Task details: Copy out precisely the line that holds "Inspectors evaluated the quality" and all the lines following it in the data, up to and including the last one, and no others.

....

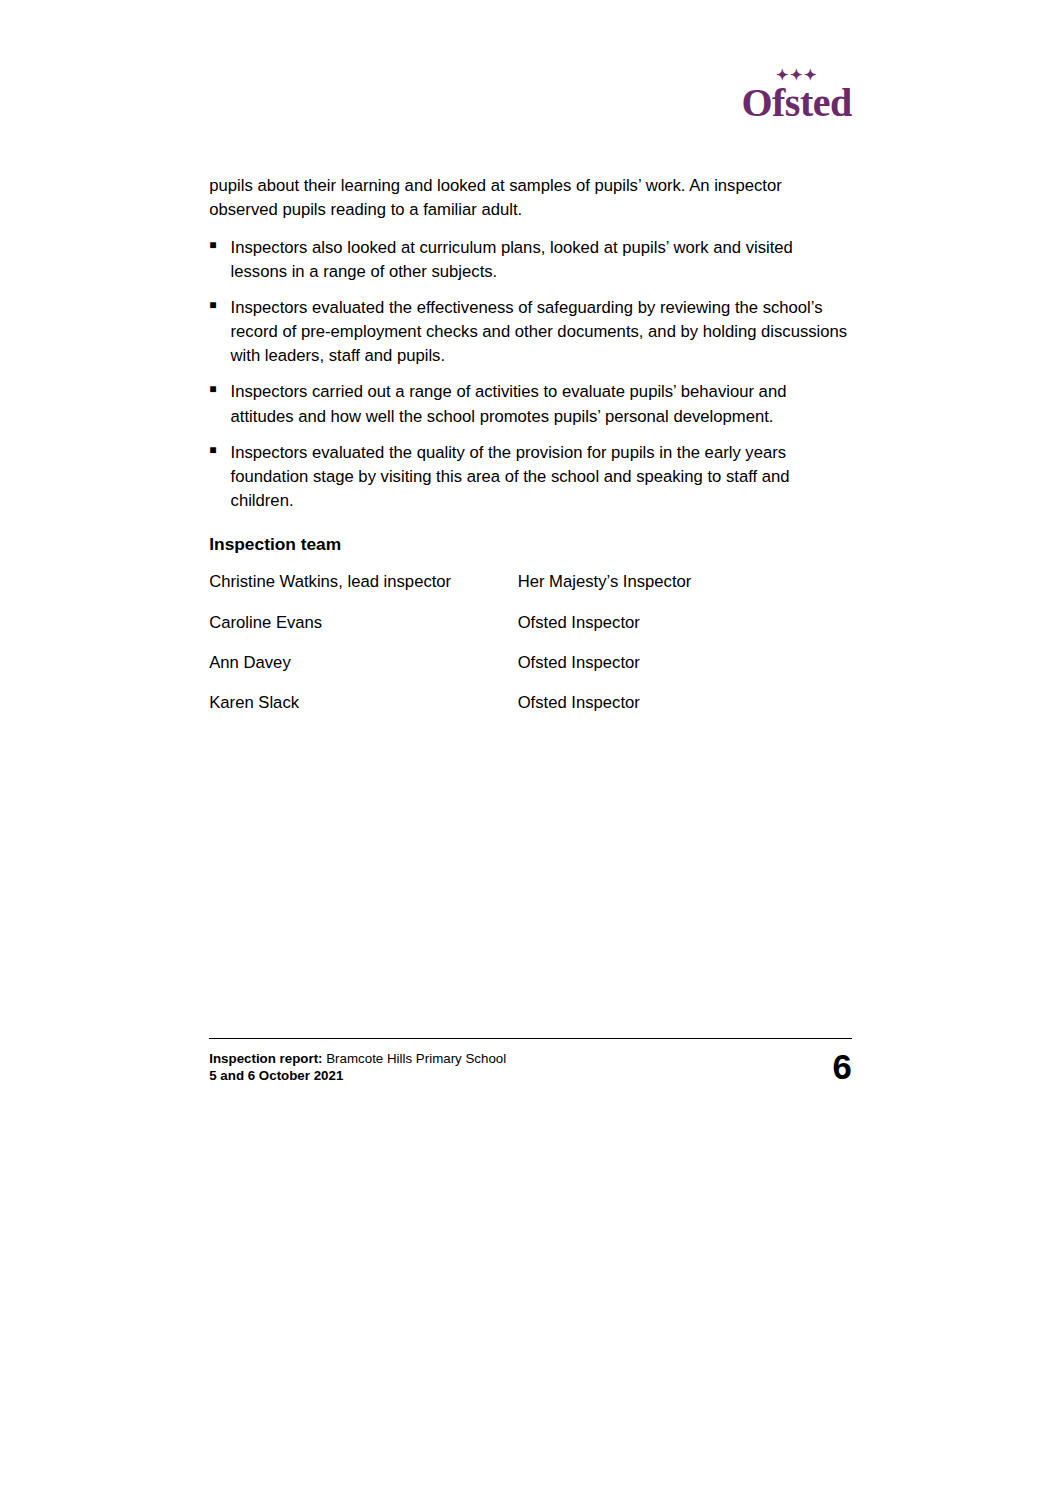✦✦✦
Ofsted
pupils about their learning and looked at samples of pupils’ work. An inspector observed pupils reading to a familiar adult.
Inspectors also looked at curriculum plans, looked at pupils’ work and visited lessons in a range of other subjects.
Inspectors evaluated the effectiveness of safeguarding by reviewing the school’s record of pre-employment checks and other documents, and by holding discussions with leaders, staff and pupils.
Inspectors carried out a range of activities to evaluate pupils’ behaviour and attitudes and how well the school promotes pupils’ personal development.
Inspectors evaluated the quality of the provision for pupils in the early years foundation stage by visiting this area of the school and speaking to staff and children.
Inspection team
| Christine Watkins, lead inspector | Her Majesty’s Inspector |
| Caroline Evans | Ofsted Inspector |
| Ann Davey | Ofsted Inspector |
| Karen Slack | Ofsted Inspector |
Inspection report: Bramcote Hills Primary School
5 and 6 October 2021
6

....

Finished task:
Inspectors evaluated the quality of the provision for pupils in the early years foundation stage by visiting this area of the school and speaking to staff and children.
Inspection team
| Christine Watkins, lead inspector | Her Majesty’s Inspector |
| Caroline Evans | Ofsted Inspector |
| Ann Davey | Ofsted Inspector |
| Karen Slack | Ofsted Inspector |
Inspection report: Bramcote Hills Primary School
5 and 6 October 2021
6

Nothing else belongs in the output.